Cost reduction with AWS S3 lifecycle rules

Amazon S3 is an object storage on cloud which is very cheap. Because it is cheap, I think most of the people are not getting the optimal usage of it. There are lot of features and options offered by S3 for managing different work loads and optimizing the usage for different scenarios.

If you have only few GBs, then you probably would not have thought of the optimal usage, but if it is 10s or 100s of GBs or more than that and you will be concerned about the cost, and you might already know what I am going to share.

Recently when I was checking our AWS bill, I noticed there is a considerable amount of charge for S3. So I digged into our S3 buckets and checked what’s in there. What I found was that there are lot of temporary files and backups stored which were very old. Some of these are very rarely accessed and kept only as an archive and some are not needed to access again at all unless there is an audit purpose. So I looked at what S3 has offered in terms of reducing cost in cases like these.

Before I explain our use case and how we reduced the cost, I’ll explain a few core features of Amazon S3 that we must know.

 

  • Storage classes
  • Lifecycle rules
  • Analytics — Storage class analysis

 

Storage classes

 

Amazon S3 offers a range of storage classes to be used at different use cases. And they are based on the performance of access, that is whether they are frequently accessed or not. And obviously based on the performance, the cost also changes. By the time I am publishing this article S3 provides the following storage classes:

storage classes for frequent access

  • STANDARD
  • REDUCED_REDUNDANCY

storage classes for infrequent access

  • STANDARD_IA
  • ONEZONE_IA
  • GLACIER

Above IA stands for Infrequently Accessed.

Read more on storage classes here.

 

Lifecycle rules

 

Lifecycle rules define a set of actions that S3 applies to an object based on the age (time since the creation date). There are two main actions supported by the time of the publishing of this article.
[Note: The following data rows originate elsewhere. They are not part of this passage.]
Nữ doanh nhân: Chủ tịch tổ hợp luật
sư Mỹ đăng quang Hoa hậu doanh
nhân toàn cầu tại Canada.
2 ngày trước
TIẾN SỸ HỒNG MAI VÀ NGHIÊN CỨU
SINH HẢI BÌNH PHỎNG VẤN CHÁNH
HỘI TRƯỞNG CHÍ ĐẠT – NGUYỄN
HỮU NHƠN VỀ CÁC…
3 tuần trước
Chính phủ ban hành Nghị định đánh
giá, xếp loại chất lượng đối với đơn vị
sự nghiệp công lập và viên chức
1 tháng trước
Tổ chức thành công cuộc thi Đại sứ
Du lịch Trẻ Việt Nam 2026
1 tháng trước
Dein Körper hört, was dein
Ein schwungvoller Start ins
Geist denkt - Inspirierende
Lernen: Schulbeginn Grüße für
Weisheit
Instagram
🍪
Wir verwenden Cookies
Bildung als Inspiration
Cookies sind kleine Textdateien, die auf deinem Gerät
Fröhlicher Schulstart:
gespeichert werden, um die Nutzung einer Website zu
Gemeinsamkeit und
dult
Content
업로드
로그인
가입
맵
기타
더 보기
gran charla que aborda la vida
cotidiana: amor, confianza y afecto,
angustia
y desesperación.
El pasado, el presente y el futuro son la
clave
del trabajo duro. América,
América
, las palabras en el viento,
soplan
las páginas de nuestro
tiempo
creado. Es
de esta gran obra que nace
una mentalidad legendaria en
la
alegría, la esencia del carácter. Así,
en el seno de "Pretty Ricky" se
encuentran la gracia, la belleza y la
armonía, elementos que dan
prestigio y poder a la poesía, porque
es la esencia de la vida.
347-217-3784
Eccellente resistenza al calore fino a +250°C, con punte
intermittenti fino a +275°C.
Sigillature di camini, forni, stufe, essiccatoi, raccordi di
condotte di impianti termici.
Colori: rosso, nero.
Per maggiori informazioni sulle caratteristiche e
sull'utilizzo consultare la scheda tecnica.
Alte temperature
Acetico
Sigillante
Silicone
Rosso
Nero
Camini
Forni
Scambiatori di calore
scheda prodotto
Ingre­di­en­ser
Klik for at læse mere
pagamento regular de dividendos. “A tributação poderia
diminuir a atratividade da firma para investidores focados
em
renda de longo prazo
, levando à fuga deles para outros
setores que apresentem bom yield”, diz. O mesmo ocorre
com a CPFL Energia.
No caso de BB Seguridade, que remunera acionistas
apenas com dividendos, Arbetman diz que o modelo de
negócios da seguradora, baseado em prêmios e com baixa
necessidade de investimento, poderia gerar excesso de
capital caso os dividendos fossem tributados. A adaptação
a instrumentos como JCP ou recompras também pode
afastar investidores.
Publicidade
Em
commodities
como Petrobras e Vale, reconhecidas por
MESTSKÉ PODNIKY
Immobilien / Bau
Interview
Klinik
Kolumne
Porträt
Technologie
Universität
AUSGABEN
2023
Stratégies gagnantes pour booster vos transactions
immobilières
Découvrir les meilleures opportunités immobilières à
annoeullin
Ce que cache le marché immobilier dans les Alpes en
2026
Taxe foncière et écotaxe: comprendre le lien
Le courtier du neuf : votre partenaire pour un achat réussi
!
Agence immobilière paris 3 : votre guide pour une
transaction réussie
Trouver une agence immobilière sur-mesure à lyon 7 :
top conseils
  • Transition actions — Change the storage class
  • Expiration actions — Deletes the object

You can get more details on lifecycle rules from here.

 

Analytics — Storage Class Analysis

 

If you need to get an understanding about the usage patterns of the objects in your bucket and need help with deciding the relevant ages at which the relevant storage classes need to be changed or the object be deleted, this is a great feature that Amazon S3 provides. S3 Analytics observes the data access patterns and show a nice graphical report which you can use to determine the right storage class for the right data.

You can get more on storage class analysis from here.

I’m not sure whether you noticed this already, however if you look closer at the storage classes, there is a class named GLACIER which is also available as a separate service in AWS console. Amazon Glacier service is a dedicated service optimized for storing infrequently used data like archives and backups. If your data doesn’t have a lifecycle and is marked as an archive or a backup since the creation, you can use the dedicated Amazon Glacier service.

You can read more details on Amazon Glacier from here.

 

Our Use Case

 

Okay now that you know the important features that S3 provides, I’ll share more details about our use case. Well, actually we got multiple use cases but I’ll share only one since all have a similar configuration with different filter criterias.

We have multiple web applications of which the static content has been stored in S3. Each time we deploy a new version, we backup the current version to a different S3 bucket and leave it for a certain amount of time for rollback purposes, in case something goes wrong with the new deployment. Since we deploy very frequently, our backup bucket continuously gets filled up with lots of older files which are no longer needed and we were spending money on these. We could manually check from time to time and delete the files that are no longer needed.However, keeping track manually won’t work in the long run.

Now I think the solution is pretty much straight forward. We started using S3 lifecycle rules. In order to decide on the best age margins to change the storage class, we first ran a storage class analysis to check the data access patterns and found that the data older than 14 days are not being accessed. This can be further validated since we have 2 week release cycles most of the time. Now that we have the age margin, we created a life cycle rule in which the storage class is changed to Glacier after 14 days since the data were uploaded to the bucket.

Apart from changing the storage class to Glacier, we have added object expiration for some other buckets in which we have temporary files used by our data processors.

Finally what I have to say is Amazon has thought of most of the use cases we have and optimized and added features to S3 to get the optimum usage. All these have been documented in their documentation. So, it’s really worth to have a look at it before you design your solution.